Sixty-one patients were randomized to either sirolimus (n=31) or cyclosporine (n=30) after basiliximab induction and mycophenolate mofetil (MMF) with steroids. Sirolimus was concentration controlled at 10-12 ng/mL for at least 6 months.
After 5 years, sirolimus-MMF-steroids compared to cyclosporine-MMF-steroids provides similar patient survival (87.1 vs. 90%, P=0.681), acute rejection rates (12.9 vs. 23.3%, P=0.22), total cholesterol (209.1 vs. 204.3 mg/dL, P=0.973), urine protein/creatinine ratios (0.398 vs. 0.478 mg/dL, P=0.72), and overall medical and surgical morbidity (P=NS). Although unadjusted patient survival was similar, sirolimus based CNI-free patients had longer death censored graft survival (96.4 vs. 76.7%, P=0.0265), higher glomerular filtration rate (GFR) by the abbreviated Modified Diet in Renal Disease (66.7 vs. 50.7 cc/min, P=0.0075), and fewer graft losses from chronic allograft nephropathy. The Banff chronic scores at two years were strong predictors of 5-year GFR. At 5 years, there were six de novo (three solid organ, three skin) cancers in the CNI group and only two de novo (one skin, one leukemia, no solid organ) cancers in the sirolimus group (P=NS).

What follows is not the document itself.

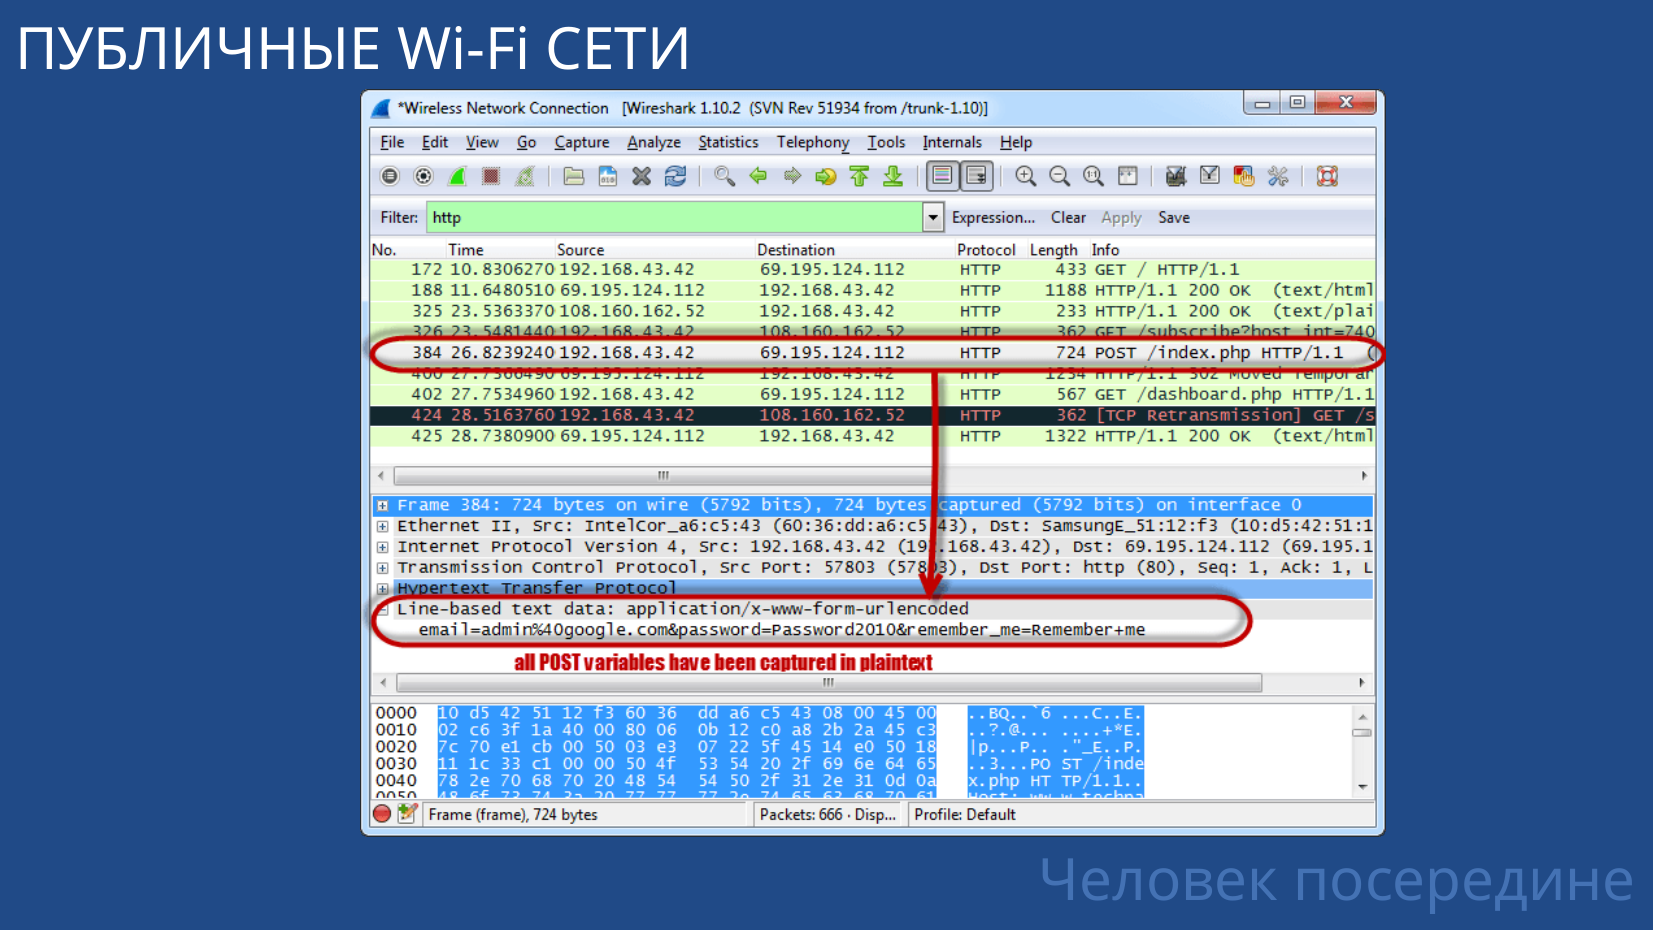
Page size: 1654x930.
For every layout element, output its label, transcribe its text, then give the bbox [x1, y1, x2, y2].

picture [360, 89, 1386, 825]
text_box ПУБЛИЧНЫЕ Wi-Fi СЕТИ [0, 0, 1653, 146]
text_box Человек посередине [0, 825, 1651, 930]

This study of low to moderate risk patients demonstrates that excellent 5-year kidney transplant outcomes can be achieved without CNI drugs, when therapeutic drug monitoring of sirolimus is employed. The application of CNI drug avoidance protocols to high-risk recipients (retransplants, highly sensitized, etc.), extrarenal allograft recipients, or alternative drug regimens such as steroid or MMF elimination should be subjected to controlled trials.
我们报告了一项针对成年原发性肾移植受者的随机前瞻性试验的5年结果,该试验旨在评估无钙调神经磷酸酶抑制剂(CNI)免疫抑制对肾移植功能的影响。

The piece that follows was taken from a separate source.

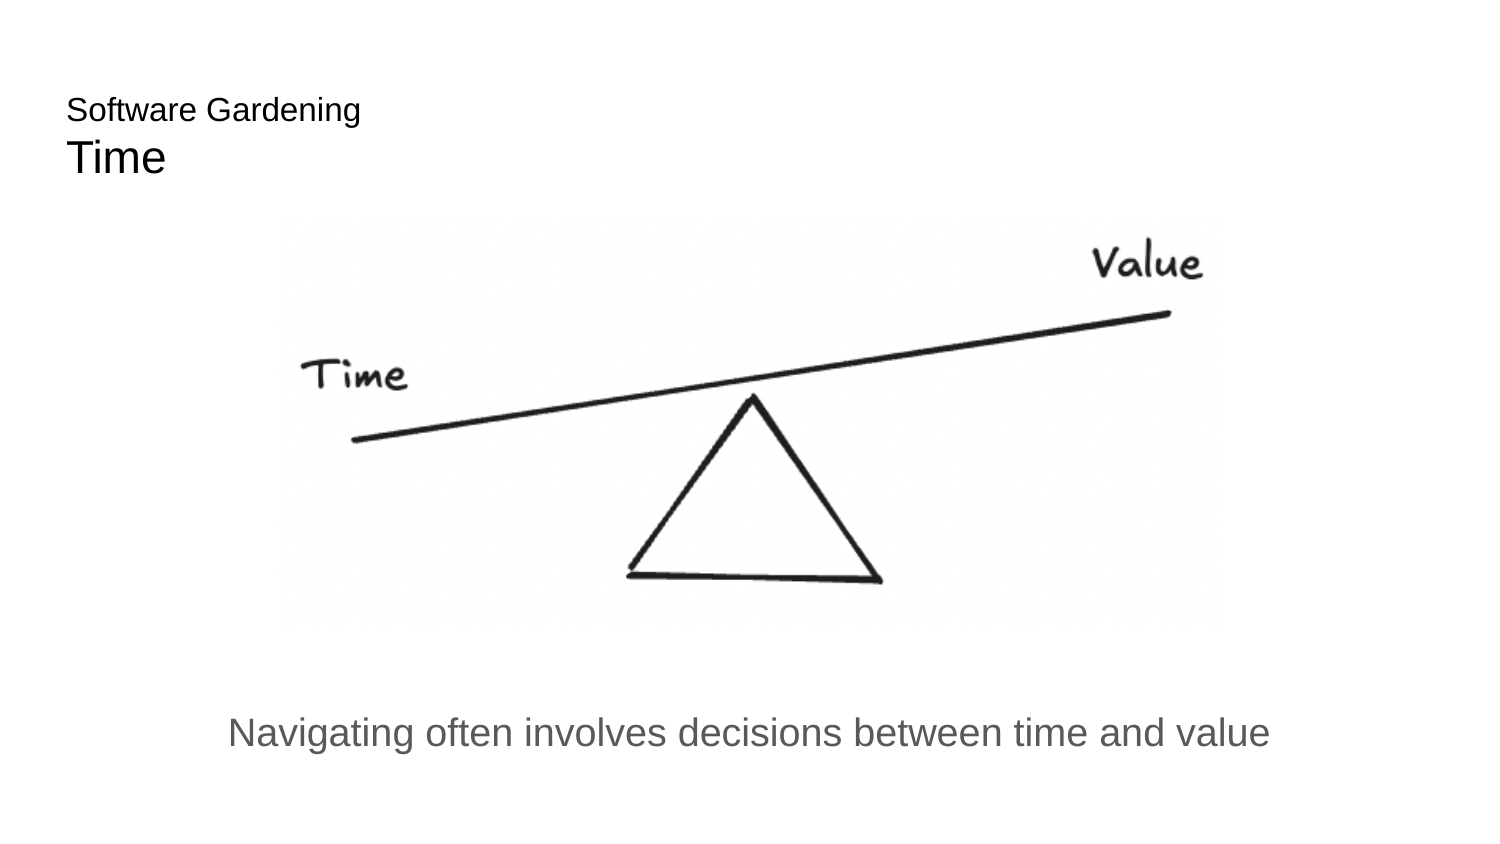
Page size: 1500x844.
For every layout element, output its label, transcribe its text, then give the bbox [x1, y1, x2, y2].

picture [278, 217, 1222, 627]
text_box Software Gardening Time [51, 72, 1449, 199]
list Navigating often involves decisions between time and value [84, 695, 1416, 759]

61例患者在接受巴利昔单抗诱导治疗以及霉酚酸酯(MMF)联合类固醇治疗后,被随机分为西罗莫司组(n = 31)或环孢素组(n = 30)。西罗莫司浓度控制在10 - 12 ng/mL至少6个月。
5年后,与环孢素 - MMF - 类固醇组相比,西罗莫司 - MMF - 类固醇组的患者生存率相似(87.1%对90%,P = 0.681),急性排斥反应率相似(12.9%对23.3%,P = 0.22),总胆固醇水平相似(209.1对204.3 mg/dL,P = 0.973),尿蛋白/肌酐比值相似(0.398对0.478 mg/dL,P = 0.72),总体内科和外科并发症发生率相似(P = 无显著性差异)。尽管未调整的患者生存率相似,但基于西罗莫司的无CNI患者有更长的死亡截尾移植肾生存率(96.4%对76.7%,P = 0.0265),采用简化版肾脏病饮食改良法计算的肾小球滤过率(GFR)更高(66.7对50.7 cc/min,P = 0.0075),且因慢性移植肾肾病导致的移植肾丢失更少。两年时的班夫慢性评分是5年GFR的有力预测指标。5年后,CNI组有6例新发癌症(3例实体器官癌,3例皮肤癌),而西罗莫司组只有2例新发癌症(1例皮肤癌,1例白血病,无实体器官癌)(P = 无显著性差异)。
这项针对低至中度风险患者的研究表明,当采用西罗莫司治疗药物监测时,不使用CNI药物也能取得出色的5年肾移植结果。将避免使用CNI药物方案应用于高风险受者(再次移植、高度致敏等)、肾外移植受者或替代药物方案(如停用类固醇或MMF)应进行对照试验。